よほど腕に覚えがある探索者以外は、出会ったら逃げの一択。
……教科書にはそう書かれていた。
(なんでこんなヤツが新宿ダンジョンに!?)
低難度ダンジョンに出現するモンスターじゃないぞ!
それこそ、富士山ダンジョンの奥深くにいるような敵だ。
これでも俺のスキル『出会い』の効果だっていうのか!?
『空斗さん、気づかれないうちに逃げてください』
たしかにそれも選択肢の1つだ。
たしかにエルバランスの女神に力を解放されたとはいえ、トロールは規格外。
下手なレアモンスターより強敵だろう。
だが。
「あれ、何と戦っているんでしょう?」
『え?』
トロールはすでに何かと戦闘していた。
いや、厳密に言えば、逃げようとする何かを、棍棒を振り回して追いかけていた。
逃げているのは……人間? それもローティーンの子どもに見える。
「ニャニャニャニャニャ! なんでチロルロの谷のダンジョンにトロールなんて出てくるニャ!? 聞いてないニャ!」
なんか語尾が変だが、日本語をしゃべってる。
モンスター同士の争いじゃない?
はるるんさんも驚いたらしい。
『なんですか、あの子。
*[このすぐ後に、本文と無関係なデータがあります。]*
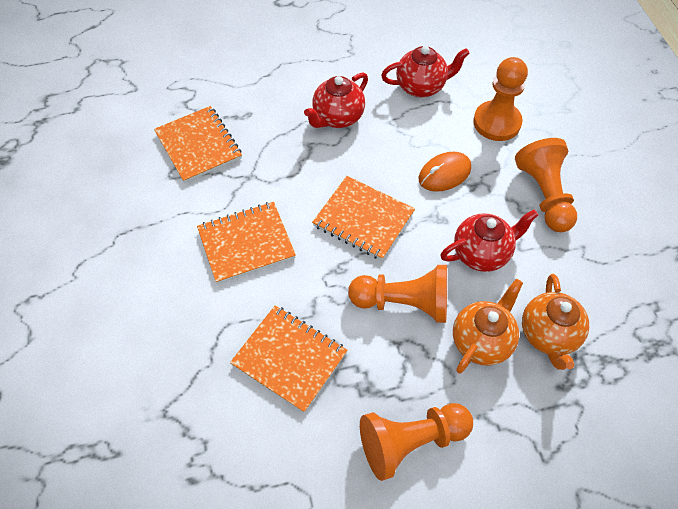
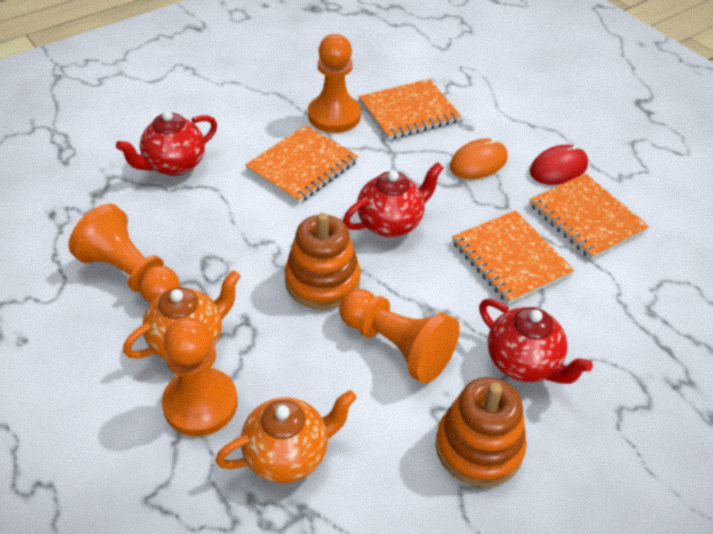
orange stacking toy: none = 0 -> [285,213,360,310] [436,377,527,487] = 2
red mouse: none = 0 -> [530,144,588,185] = 1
なんでダンジョンに子どもが!?』
子どもは意外と素早く、トロールの攻撃を上手くくぐり抜けている。
だが、このままではやられるのは時間の問題だろう。
俺はとっさにロングソードをトロールに向けて構えた。
『助けるんですか?』
「はい」
子どもがモンスターに襲われているのを放置はできない。
人として当然だ。
それに今ならトロールは子どもを追いかけ回すのに夢中の様子。
こちらに背を向け、俺に気づいてすらいない。
(大丈夫、やれる)
俺は広場に飛び込み、ロングソードをトロールの背中に突き刺した。
(クッ、硬い!?)
トロールの分厚い肉は思った以上に強固だった。
それでも、ロングソードの刃を通すことができた。
エルバランスの女神による祝福を受けていたおかげだ。
元々の俺の力じゃ、トロールの肉を貫くのは無理だっただろう。
だが、ロングソードを背中に深く突き刺されても、トロールにとっては致命傷ではなかったらしい。
「ぐぅぉぉぉぉ」
トロールは突然の痛みに暴れ狂う。
ロングソードの柄を握ったままだった俺は振り回された。
「う、うお!?」
ロングソードを離すわけにはいかない。
ここで武器を失ったら終わりだ。
俺はとっさに力を込めて、ロングソードをヤツの背から抜き放った。
トロールの背中から青い液体が噴き出す。
どうやら、コイツの血液らしい。
トロールは俺の方を振り返る。
俺に向けて牙を剥き、「グルルルゥ」とうなった。
完全にこちらに狙いを変えたらしい。
こうなったら正面からやるしかない!
俺が逃げたら、また子どもが襲われるだろう。
そもそも、背を向けたらその瞬間に棍棒で叩き潰される。
「うぉぉぉ!!!」
叫び、ヤツの脇腹にロングソードを叩きつけた。
「ぐごぉ?」
脇腹からも青い血液を流しながら、それでもトロールは倒れない。
それどころか怒りと闘志を、さらに漲らせているように見える。
俺は毒づいた。
「化け物がっ!」
その言葉に怒ったわけでもないだろうが、トロールが棍棒を振り回す。
無茶苦茶な動きだが、速く、力強い!
トロールは俺の脇腹を狙う。
(くっ)
こんなのまともに喰らったら死ぬ!
俺は後ろに飛んで一撃を避けた。
だが、すぐに次の攻撃が俺を襲う!
(ダメか!?)
そう思った瞬間だった。
例の子どもの声がした。
「ボクのことを忘れるんじゃないニャ!」
子どもは高く飛び上がり、トロールの後頭部にキック。
なんだ、この子のジャンプ力!?
素早さも含め、武闘家系のスキル持ちか!?
でもどう見ても18歳未満だぞ。
先天スキルは18歳にならないと手に入らないはずで。
それとも金酔のように後天スキルを覚えているのか?
トロールは忌々しげに、チラリと子どもの方を振り返った。
どうにもヤツは頭が良くないらしい。
まるで一瞬前まで戦っていた俺のことを忘れたかのような態度だった。
「それは悪手だろうがっ!」
叫んで、俺はトロールの腹にロングソードを突き刺す。
背中よりは腹の方が柔らかく、ロングソードが奥深くまで達した。
そして、この位置は人間なら心臓があるあたり。
トロールも同じならば!
俺は飛び退きざまにロングソードを引き抜いた。
トロールの腹から大量の血が噴き出す。
これはさすがに……
「やったか!?」
俺がそう言うと、はるるんさんが苦笑気味に言った。
『それ、失敗フラグのセリフですよ』
アニメかコミックならその通り。
だが、今回は。
今、トロールの巨体と棍棒が、俺の前で黒い霧になって消えていった。
「ふう、なんとかなったな」
ほっと一息ついた俺に、助けた子どもが叫んだ。
「お前何者ニャ!?」
子どもは臨戦態勢で、俺に向かって拳を構えていた。